Try it. Rewrite all of the records, replacing every occurrence of "Tumblr" with "Mastodon" and leaving everything else untouched.

(Collected data)
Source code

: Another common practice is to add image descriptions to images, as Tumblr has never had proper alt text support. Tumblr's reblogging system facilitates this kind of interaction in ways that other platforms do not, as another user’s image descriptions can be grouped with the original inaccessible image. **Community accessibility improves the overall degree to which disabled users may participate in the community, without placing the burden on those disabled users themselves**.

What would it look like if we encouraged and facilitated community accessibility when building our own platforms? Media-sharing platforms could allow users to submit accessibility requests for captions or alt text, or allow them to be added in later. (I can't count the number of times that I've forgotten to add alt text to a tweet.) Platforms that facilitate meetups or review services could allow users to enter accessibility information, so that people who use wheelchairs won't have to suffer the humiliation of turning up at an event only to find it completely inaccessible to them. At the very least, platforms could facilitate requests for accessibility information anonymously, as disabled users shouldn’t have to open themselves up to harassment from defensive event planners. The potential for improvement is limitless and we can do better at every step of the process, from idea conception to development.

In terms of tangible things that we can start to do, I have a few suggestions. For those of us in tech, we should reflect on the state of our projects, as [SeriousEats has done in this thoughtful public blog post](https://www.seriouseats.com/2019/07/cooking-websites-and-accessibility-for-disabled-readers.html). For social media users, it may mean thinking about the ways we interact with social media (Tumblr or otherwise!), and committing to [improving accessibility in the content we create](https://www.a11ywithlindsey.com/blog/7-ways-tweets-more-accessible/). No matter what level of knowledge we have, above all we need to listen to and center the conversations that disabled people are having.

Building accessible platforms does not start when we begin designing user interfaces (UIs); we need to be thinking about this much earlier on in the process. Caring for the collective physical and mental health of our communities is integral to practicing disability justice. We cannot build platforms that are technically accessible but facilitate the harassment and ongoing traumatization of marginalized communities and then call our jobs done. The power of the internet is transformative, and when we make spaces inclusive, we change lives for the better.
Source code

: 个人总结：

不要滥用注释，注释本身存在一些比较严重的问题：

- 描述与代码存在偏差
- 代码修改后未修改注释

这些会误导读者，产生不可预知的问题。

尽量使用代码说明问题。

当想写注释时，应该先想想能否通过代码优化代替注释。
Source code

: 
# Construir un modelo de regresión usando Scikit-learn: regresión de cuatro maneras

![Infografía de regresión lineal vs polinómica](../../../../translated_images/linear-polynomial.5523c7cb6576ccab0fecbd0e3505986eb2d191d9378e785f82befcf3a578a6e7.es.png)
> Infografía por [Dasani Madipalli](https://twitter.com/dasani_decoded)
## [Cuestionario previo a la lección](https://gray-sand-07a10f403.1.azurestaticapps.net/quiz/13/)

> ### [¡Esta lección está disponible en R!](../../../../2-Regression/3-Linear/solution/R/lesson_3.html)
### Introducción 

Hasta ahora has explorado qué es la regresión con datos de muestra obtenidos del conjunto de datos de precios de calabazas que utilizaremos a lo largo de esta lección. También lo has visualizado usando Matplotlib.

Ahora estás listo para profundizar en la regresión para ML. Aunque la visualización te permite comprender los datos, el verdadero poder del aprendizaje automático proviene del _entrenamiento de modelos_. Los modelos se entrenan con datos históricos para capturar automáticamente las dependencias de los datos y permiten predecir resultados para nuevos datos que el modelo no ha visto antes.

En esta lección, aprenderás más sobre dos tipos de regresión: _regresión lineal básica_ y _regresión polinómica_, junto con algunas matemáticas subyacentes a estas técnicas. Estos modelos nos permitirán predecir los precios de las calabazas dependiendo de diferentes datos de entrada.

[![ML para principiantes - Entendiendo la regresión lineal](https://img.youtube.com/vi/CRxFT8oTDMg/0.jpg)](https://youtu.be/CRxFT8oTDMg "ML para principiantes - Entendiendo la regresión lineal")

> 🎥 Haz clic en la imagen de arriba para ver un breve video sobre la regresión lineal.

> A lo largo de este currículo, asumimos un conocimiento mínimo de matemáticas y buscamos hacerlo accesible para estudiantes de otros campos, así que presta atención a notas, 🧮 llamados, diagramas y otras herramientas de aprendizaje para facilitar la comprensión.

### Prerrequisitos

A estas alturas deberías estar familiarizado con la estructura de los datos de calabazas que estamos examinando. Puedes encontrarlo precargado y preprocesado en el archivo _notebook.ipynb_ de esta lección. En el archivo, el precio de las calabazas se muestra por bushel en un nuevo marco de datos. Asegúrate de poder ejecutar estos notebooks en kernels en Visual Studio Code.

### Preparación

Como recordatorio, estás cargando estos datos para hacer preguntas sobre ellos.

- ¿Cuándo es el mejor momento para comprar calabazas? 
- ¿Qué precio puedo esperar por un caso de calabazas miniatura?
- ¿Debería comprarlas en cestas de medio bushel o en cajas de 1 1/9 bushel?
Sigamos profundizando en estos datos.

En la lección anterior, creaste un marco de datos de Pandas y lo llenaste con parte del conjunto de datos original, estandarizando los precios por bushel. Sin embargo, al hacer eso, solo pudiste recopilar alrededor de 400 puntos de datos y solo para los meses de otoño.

Exercise answer.
Source code

: Another common practice is to add image descriptions to images, as Mastodon has never had proper alt text support. Mastodon's reblogging system facilitates this kind of interaction in ways that other platforms do not, as another user’s image descriptions can be grouped with the original inaccessible image. **Community accessibility improves the overall degree to which disabled users may participate in the community, without placing the burden on those disabled users themselves**.

What would it look like if we encouraged and facilitated community accessibility when building our own platforms? Media-sharing platforms could allow users to submit accessibility requests for captions or alt text, or allow them to be added in later. (I can't count the number of times that I've forgotten to add alt text to a tweet.) Platforms that facilitate meetups or review services could allow users to enter accessibility information, so that people who use wheelchairs won't have to suffer the humiliation of turning up at an event only to find it completely inaccessible to them. At the very least, platforms could facilitate requests for accessibility information anonymously, as disabled users shouldn’t have to open themselves up to harassment from defensive event planners. The potential for improvement is limitless and we can do better at every step of the process, from idea conception to development.

In terms of tangible things that we can start to do, I have a few suggestions. For those of us in tech, we should reflect on the state of our projects, as [SeriousEats has done in this thoughtful public blog post](https://www.seriouseats.com/2019/07/cooking-websites-and-accessibility-for-disabled-readers.html). For social media users, it may mean thinking about the ways we interact with social media (Mastodon or otherwise!), and committing to [improving accessibility in the content we create](https://www.a11ywithlindsey.com/blog/7-ways-tweets-more-accessible/). No matter what level of knowledge we have, above all we need to listen to and center the conversations that disabled people are having.

Building accessible platforms does not start when we begin designing user interfaces (UIs); we need to be thinking about this much earlier on in the process. Caring for the collective physical and mental health of our communities is integral to practicing disability justice. We cannot build platforms that are technically accessible but facilitate the harassment and ongoing traumatization of marginalized communities and then call our jobs done. The power of the internet is transformative, and when we make spaces inclusive, we change lives for the better.
Source code

: 个人总结：

不要滥用注释，注释本身存在一些比较严重的问题：

- 描述与代码存在偏差
- 代码修改后未修改注释

这些会误导读者，产生不可预知的问题。

尽量使用代码说明问题。

当想写注释时，应该先想想能否通过代码优化代替注释。
Source code

: 
# Construir un modelo de regresión usando Scikit-learn: regresión de cuatro maneras

![Infografía de regresión lineal vs polinómica](../../../../translated_images/linear-polynomial.5523c7cb6576ccab0fecbd0e3505986eb2d191d9378e785f82befcf3a578a6e7.es.png)
> Infografía por [Dasani Madipalli](https://twitter.com/dasani_decoded)
## [Cuestionario previo a la lección](https://gray-sand-07a10f403.1.azurestaticapps.net/quiz/13/)

> ### [¡Esta lección está disponible en R!](../../../../2-Regression/3-Linear/solution/R/lesson_3.html)
### Introducción 

Hasta ahora has explorado qué es la regresión con datos de muestra obtenidos del conjunto de datos de precios de calabazas que utilizaremos a lo largo de esta lección. También lo has visualizado usando Matplotlib.

Ahora estás listo para profundizar en la regresión para ML. Aunque la visualización te permite comprender los datos, el verdadero poder del aprendizaje automático proviene del _entrenamiento de modelos_. Los modelos se entrenan con datos históricos para capturar automáticamente las dependencias de los datos y permiten predecir resultados para nuevos datos que el modelo no ha visto antes.

En esta lección, aprenderás más sobre dos tipos de regresión: _regresión lineal básica_ y _regresión polinómica_, junto con algunas matemáticas subyacentes a estas técnicas. Estos modelos nos permitirán predecir los precios de las calabazas dependiendo de diferentes datos de entrada.

[![ML para principiantes - Entendiendo la regresión lineal](https://img.youtube.com/vi/CRxFT8oTDMg/0.jpg)](https://youtu.be/CRxFT8oTDMg "ML para principiantes - Entendiendo la regresión lineal")

> 🎥 Haz clic en la imagen de arriba para ver un breve video sobre la regresión lineal.

> A lo largo de este currículo, asumimos un conocimiento mínimo de matemáticas y buscamos hacerlo accesible para estudiantes de otros campos, así que presta atención a notas, 🧮 llamados, diagramas y otras herramientas de aprendizaje para facilitar la comprensión.

### Prerrequisitos

A estas alturas deberías estar familiarizado con la estructura de los datos de calabazas que estamos examinando. Puedes encontrarlo precargado y preprocesado en el archivo _notebook.ipynb_ de esta lección. En el archivo, el precio de las calabazas se muestra por bushel en un nuevo marco de datos. Asegúrate de poder ejecutar estos notebooks en kernels en Visual Studio Code.

### Preparación

Como recordatorio, estás cargando estos datos para hacer preguntas sobre ellos.

- ¿Cuándo es el mejor momento para comprar calabazas? 
- ¿Qué precio puedo esperar por un caso de calabazas miniatura?
- ¿Debería comprarlas en cestas de medio bushel o en cajas de 1 1/9 bushel?
Sigamos profundizando en estos datos.

En la lección anterior, creaste un marco de datos de Pandas y lo llenaste con parte del conjunto de datos original, estandarizando los precios por bushel. Sin embargo, al hacer eso, solo pudiste recopilar alrededor de 400 puntos de datos y solo para los meses de otoño.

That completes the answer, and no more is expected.